Persephone turned to go, and he spoke quickly, not out of fear of his stutter and the need to get the words out, but rather to keep her here beside him.
“My father is wrong about you too, Seph. He’s always liked talking to you about science and art.”
“He’s not really though.” She gave an unbothered shrug. “Young ladies aren’t supposed to study the human body.”
“And normal people don’t stutter,” he reminded her.
She took a step toward him. “ Of course they do, Simon. People aren’t simply replicas of other people. Everyone is different and has differences.”
Not amidst the ton . That was a world of people who were singularly the same.
“Persephone,” Mr. Forsyth shouted; his sharp, crisp tones echoed down the halls.

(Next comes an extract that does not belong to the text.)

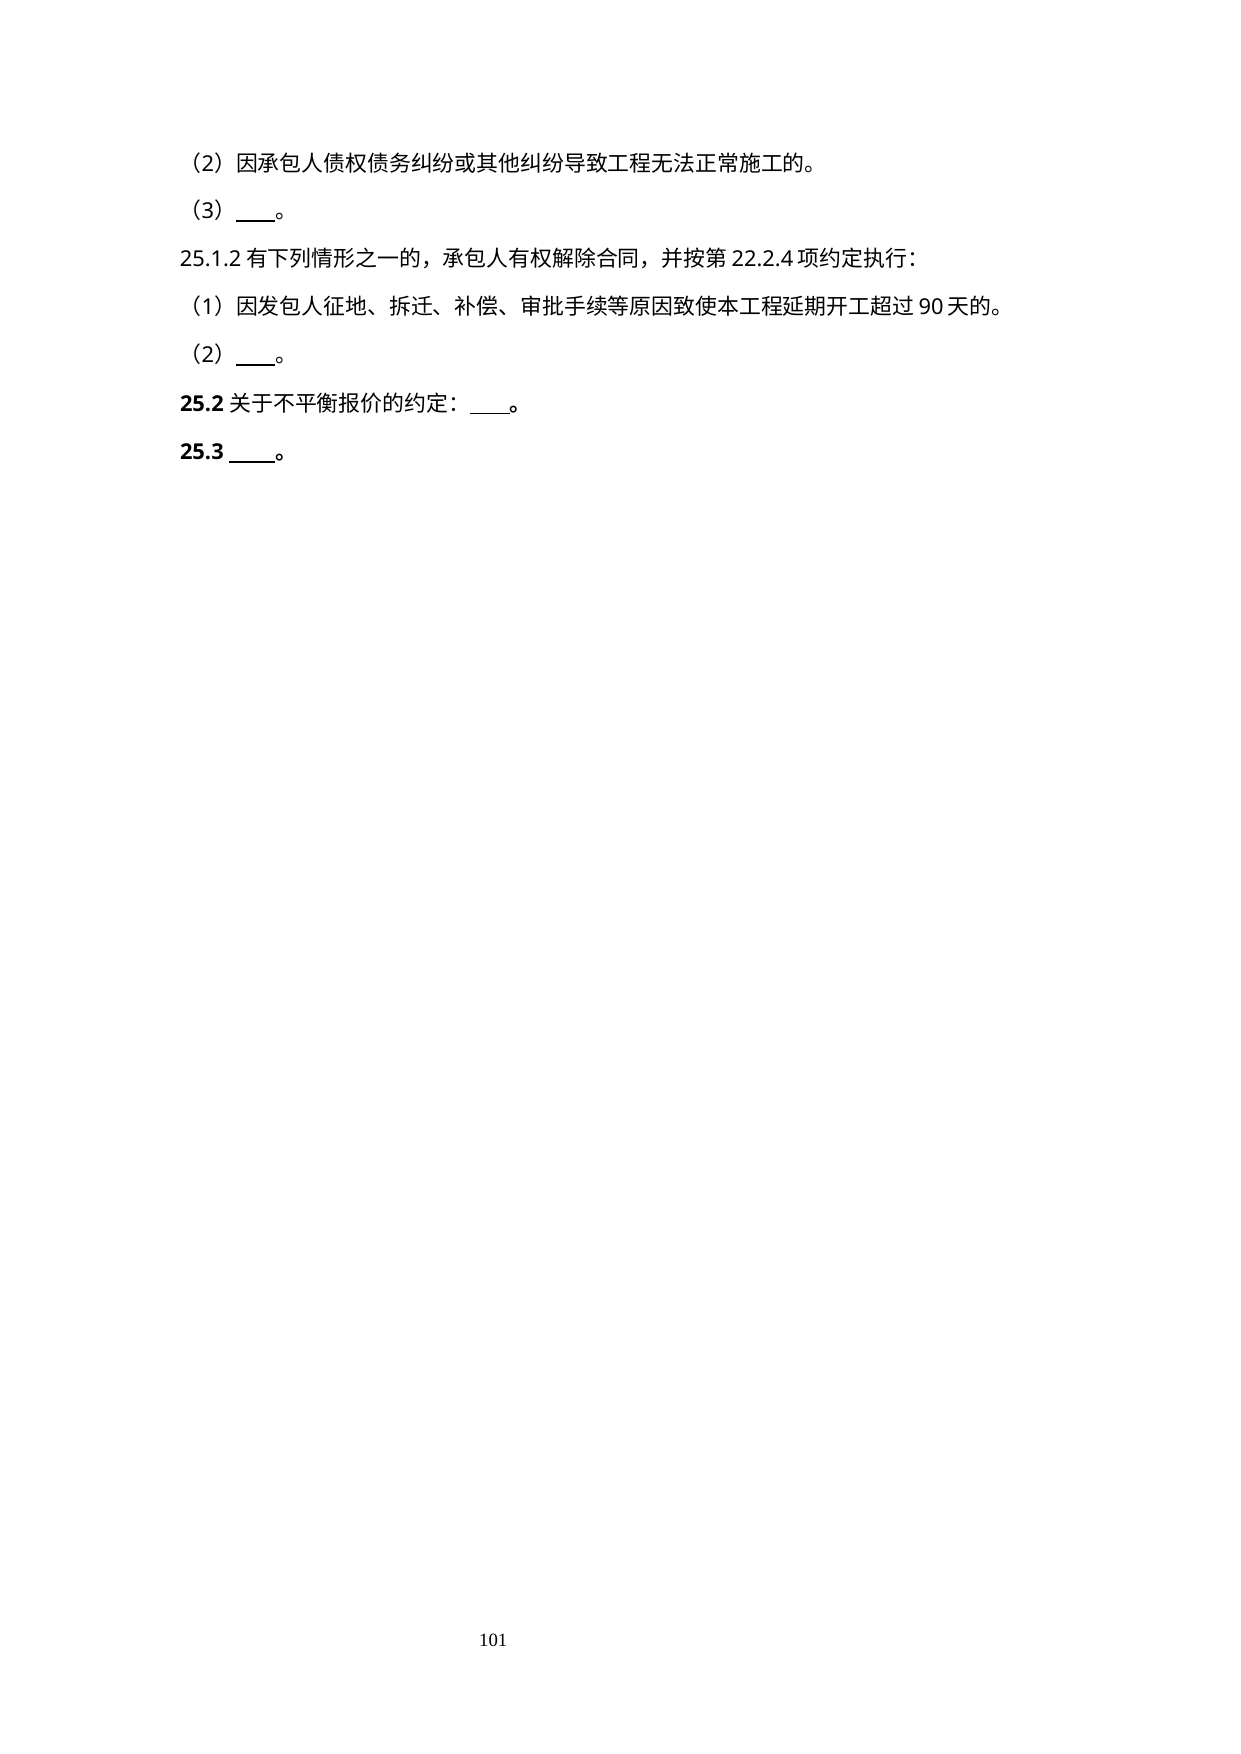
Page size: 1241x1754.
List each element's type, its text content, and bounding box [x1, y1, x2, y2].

Persephone’s shoulders slumped, and she started slowly after her father. She glanced back. “Simon?”
He lifted his head.
“I wouldn’t change you.”
“Nor I you—”
Her father called out again. “Persephone, come here this instant .”
Any other child would have been compelled by those warning tones. Not Persephone. She remained rooted there next to Simon. Just as she’d always been. Just as she’d never be again.
“I’m so sorry, Simon. For everything .”
He lifted his hand, waving off that apology and waving goodbye to his only friend.
With that, she was gone; the bright light that was Persephone walked out of his life.
And never before had Simon been more alone.